=== Your instructions ===
Beginning at the line that holds "świadczenia usług na", repeat every line through the last line of the material, exactly, and drop any pictures.

=== Study material ===
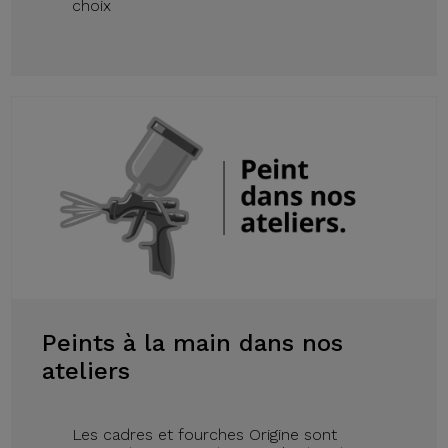
choix
Peints à la main dans nos
ateliers
Les cadres et fourches Origine sont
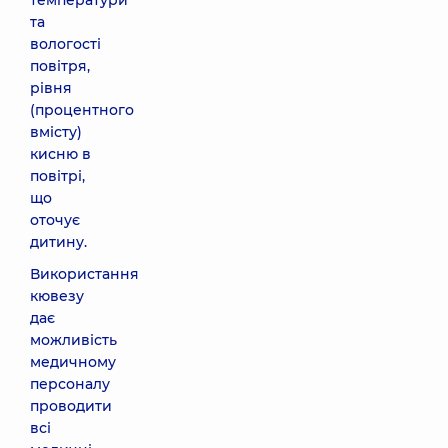
температури
та
вологості
повітря,
рівня
(процентного
вмісту)
кисню в
повітрі,
що
оточує
дитину.
Використання
кювезу
дає
можливість
медичному
персоналу
проводити
всі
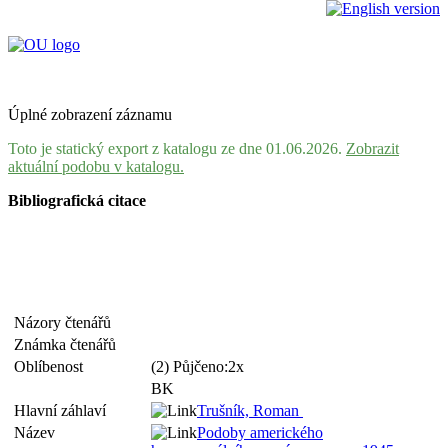
Úplné zobrazení záznamu
Toto je statický export z katalogu ze dne 01.06.2026.
Zobrazit
aktuální podobu v katalogu.
Bibliografická citace
Názory čtenářů
Známka čtenářů
Oblíbenost
(2) Půjčeno:2x
BK
Hlavní záhlaví
Trušník, Roman
Název
Podoby amerického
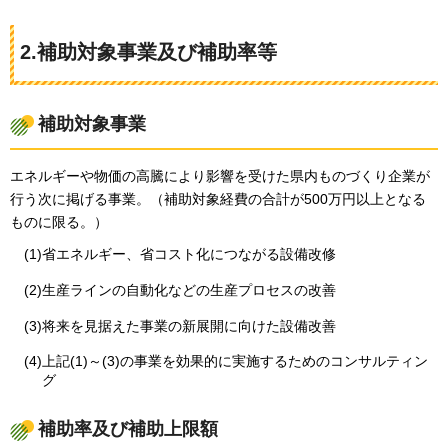
2.補助対象事業及び補助率等
補助対象事業
エネルギーや物価の高騰により影響を受けた県内ものづくり企業が
行う次に掲げる事業。（補助対象経費の合計が500万円以上となる
ものに限る。）
(1)省エネルギー、省コスト化につながる設備改修
(2)生産ラインの自動化などの生産プロセスの改善
(3)将来を見据えた事業の新展開に向けた設備改善
(4)上記(1)～(3)の事業を効果的に実施するためのコンサルティン
グ
補助率及び補助上限額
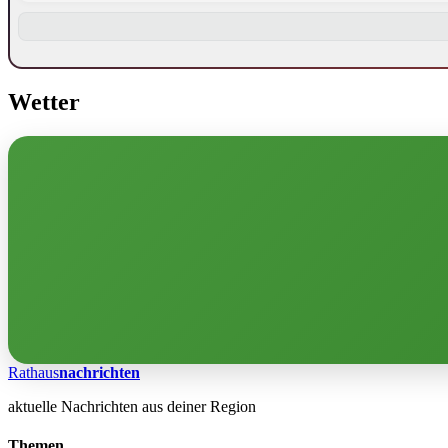
Wetter
Rathaus
nachrichten
aktuelle Nachrichten aus deiner Region
Themen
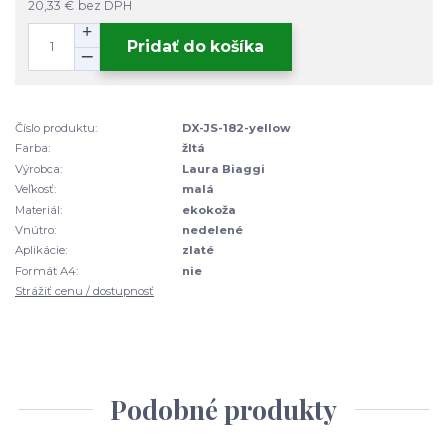
20,33 €
bez DPH
Pridať do košíka
Číslo produktu:
DX-JS-182-yellow
Farba:
žltá
Výrobca:
Laura Biaggi
Veľkosť:
malá
Materiál:
ekokoža
Vnútro:
nedelené
Aplikácie:
zlaté
Formát A4:
nie
Strážiť cenu / dostupnosť
Podobné produkty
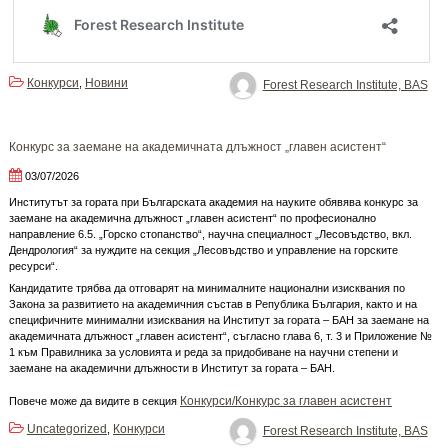
Конкурси
Новини
,
Forest Research Institute, BAS
Конкурс за заемане на академичната длъжност „главен асистент“
03/07/2026
Институтът за гората при Българската академия на науките обявява конкурс за
заемане на академична длъжност „главен асистент“ по професионално
направление 6.5. „Горско стопанство“, научна специалност „Лесовъдство, вкл.
Дендрология“ за нуждите на секция „Лесовъдство и управление на горските
ресурси“.
Кандидатите трябва да отговарят на минималните национални изисквания по
Закона за развитието на академичния състав в Република България, както и на
специфичните минимални изисквания на Институт за гората – БАН за заемане на
академичната длъжност „главен асистент“, съгласно глава 6, т. 3 и Приложение №
1 към Правилника за условията и реда за придобиване на научни степени и
заемане на академични длъжности в Институт за гората – БАН.
Конкурси/Конкурс за главен асистент
Повече може да видите в секция
Uncategorized
Конкурси
,
Forest Research Institute, BAS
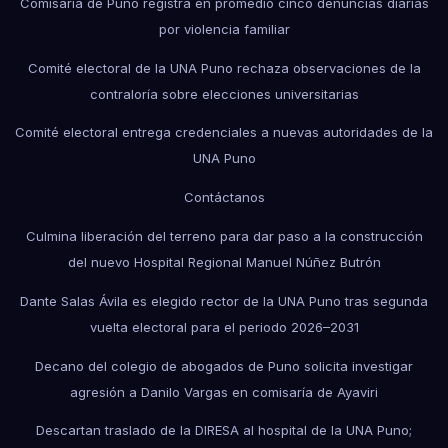
Comisaría de Puno registra en promedio cinco denuncias diarias
por violencia familiar
Comité electoral de la UNA Puno rechaza observaciones de la
contraloría sobre elecciones universitarias
Comité electoral entrega credenciales a nuevas autoridades de la
UNA Puno
Contáctanos
Culmina liberación del terreno para dar paso a la construcción
del nuevo Hospital Regional Manuel Núñez Butrón
Dante Salas Ávila es elegido rector de la UNA Puno tras segunda
vuelta electoral para el periodo 2026–2031
Decano del colegio de abogados de Puno solicita investigar
agresión a Danilo Vargas en comisaría de Ayaviri
Descartan traslado de la DIRESA al hospital de la UNA Puno;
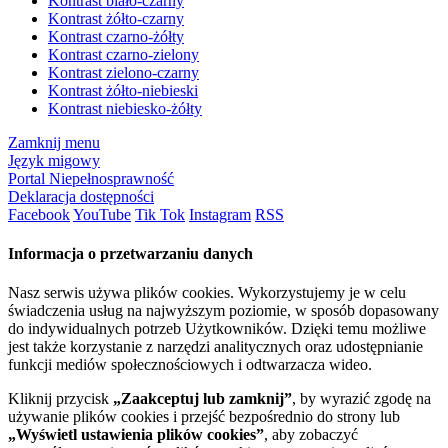
Kontrast biało-czarny
Kontrast żółto-czarny
Kontrast czarno-żółty
Kontrast czarno-zielony
Kontrast zielono-czarny
Kontrast żółto-niebieski
Kontrast niebiesko-żółty
Zamknij menu
Język migowy
Portal Niepełnosprawność
Deklaracja dostępności
Facebook
YouTube
Tik Tok
Instagram
RSS
Informacja o przetwarzaniu danych
Nasz serwis używa plików cookies. Wykorzystujemy je w celu
świadczenia usług na najwyższym poziomie, w sposób dopasowany
do indywidualnych potrzeb Użytkowników. Dzięki temu możliwe
jest także korzystanie z narzędzi analitycznych oraz udostępnianie
funkcji mediów społecznościowych i odtwarzacza wideo.
Kliknij przycisk
„Zaakceptuj lub zamknij”
, by wyrazić zgodę na
używanie plików cookies i przejść bezpośrednio do strony lub
„Wyświetl ustawienia plików cookies”
, aby zobaczyć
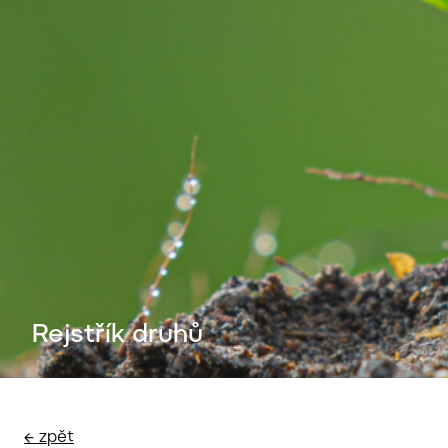
Rejstřík druhů
← zpět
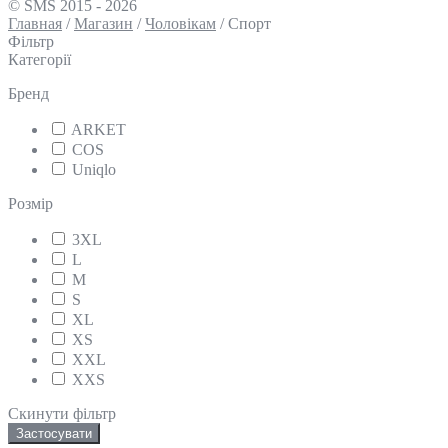
© SMS 2015 - 2026
Главная
/
Магазин
/
Чоловікам
/
Спорт
Фільтр
Категорії
Бренд
ARKET
COS
Uniqlo
Розмір
3XL
L
M
S
XL
XS
XXL
XXS
Скинути фільтр
Застосувати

=== Exercise output ===
świadczenia usług na najwyższym poziomie, w sposób dopasowany
do indywidualnych potrzeb Użytkowników. Dzięki temu możliwe
jest także korzystanie z narzędzi analitycznych oraz udostępnianie
funkcji mediów społecznościowych i odtwarzacza wideo.
Kliknij przycisk
„Zaakceptuj lub zamknij”
, by wyrazić zgodę na
używanie plików cookies i przejść bezpośrednio do strony lub
„Wyświetl ustawienia plików cookies”
, aby zobaczyć
Rejstřík druhů
← zpět
© SMS 2015 - 2026
Главная
/
Магазин
/
Чоловікам
/
Спорт
Фільтр
Категорії
Бренд
ARKET
COS
Uniqlo
Розмір
3XL
L
M
S
XL
XS
XXL
XXS
Скинути фільтр
Застосувати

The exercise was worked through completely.